During a weekend of intermittent gardening, I’ve been thinking about what we choose to do during what we call our ‘spare time’. Indeed, often our ambition is to have a life more dominated by that ‘spare time’ and less by undertaking tasks on behalf of other folk. Or rather doing things for other folk because we have to not because we want to.
Ah ‘spare time’. You see the point of it is quite simple – those jobs we choose to do – we don’t have to do them. I didn’t have to spend an hour sweeping the drive or a further hour weeding, digging over and mulching the front beds. I did all that because I wanted to, because I get pleasure from the result of my labours. And those labours are just for me not for you or for the boss or for anyone else.
I do them knowing I could stop any time – have a cup of tea, watch something on the telly or just sit down, catch a breath and admire my handiwork. Or I could choose to do another task – maybe bake some scones, catalogue the books or polish the silver.
And the benefit of our civilisation – that we have only to work for around 40 hours in a week to get the money we need to enjoy our spare time, that many folk can claim vast amounts of ‘spare time’ by retiring while fit and healthy enough to make the most of that time and that we add even more ‘spare time’ through generous holidays.

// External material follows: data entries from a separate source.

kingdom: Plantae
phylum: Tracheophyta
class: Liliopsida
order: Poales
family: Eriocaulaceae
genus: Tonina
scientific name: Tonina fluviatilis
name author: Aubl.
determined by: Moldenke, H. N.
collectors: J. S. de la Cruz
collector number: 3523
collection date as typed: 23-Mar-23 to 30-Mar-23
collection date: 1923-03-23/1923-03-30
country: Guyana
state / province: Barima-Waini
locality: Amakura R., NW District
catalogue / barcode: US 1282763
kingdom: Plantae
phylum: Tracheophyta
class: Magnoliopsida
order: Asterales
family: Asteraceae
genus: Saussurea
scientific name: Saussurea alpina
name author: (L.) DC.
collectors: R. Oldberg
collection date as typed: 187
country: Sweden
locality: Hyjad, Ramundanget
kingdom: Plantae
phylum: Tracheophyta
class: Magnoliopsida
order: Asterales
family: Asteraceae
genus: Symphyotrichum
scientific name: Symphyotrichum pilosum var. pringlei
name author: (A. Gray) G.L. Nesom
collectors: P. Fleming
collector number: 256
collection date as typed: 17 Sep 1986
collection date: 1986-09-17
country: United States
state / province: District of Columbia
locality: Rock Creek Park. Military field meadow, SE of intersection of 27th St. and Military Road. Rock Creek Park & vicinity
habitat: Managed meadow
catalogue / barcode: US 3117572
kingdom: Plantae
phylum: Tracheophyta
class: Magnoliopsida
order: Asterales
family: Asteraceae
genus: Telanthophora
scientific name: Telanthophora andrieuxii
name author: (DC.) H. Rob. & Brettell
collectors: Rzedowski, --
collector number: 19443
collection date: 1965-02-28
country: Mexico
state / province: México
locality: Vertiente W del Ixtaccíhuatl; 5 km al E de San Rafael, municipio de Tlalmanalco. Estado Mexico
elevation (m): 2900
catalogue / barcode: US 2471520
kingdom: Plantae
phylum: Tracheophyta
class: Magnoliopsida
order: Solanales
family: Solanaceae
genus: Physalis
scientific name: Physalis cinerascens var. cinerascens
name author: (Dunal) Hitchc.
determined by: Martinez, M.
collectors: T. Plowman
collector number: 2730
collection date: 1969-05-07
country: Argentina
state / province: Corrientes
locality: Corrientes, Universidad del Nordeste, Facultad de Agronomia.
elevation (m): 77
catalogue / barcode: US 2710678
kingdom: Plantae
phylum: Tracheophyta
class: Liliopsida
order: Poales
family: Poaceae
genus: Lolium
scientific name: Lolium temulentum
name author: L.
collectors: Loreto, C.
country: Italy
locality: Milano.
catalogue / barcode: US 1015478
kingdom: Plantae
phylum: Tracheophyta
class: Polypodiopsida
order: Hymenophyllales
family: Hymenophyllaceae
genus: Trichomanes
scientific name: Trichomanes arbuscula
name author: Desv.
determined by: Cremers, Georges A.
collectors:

The measure of a civilised place – of a great society – isn’t how much we produce but how much spare time we have to consume that production. The protestant work ethic was always nonsense – work doesn’t make man, work allows us the freedom to make the most of our ‘spare time’. And if we choose to use that ‘spare time’ taking a leaf out of that Connecticut Yankee’s book and doing nothing, that’s fine!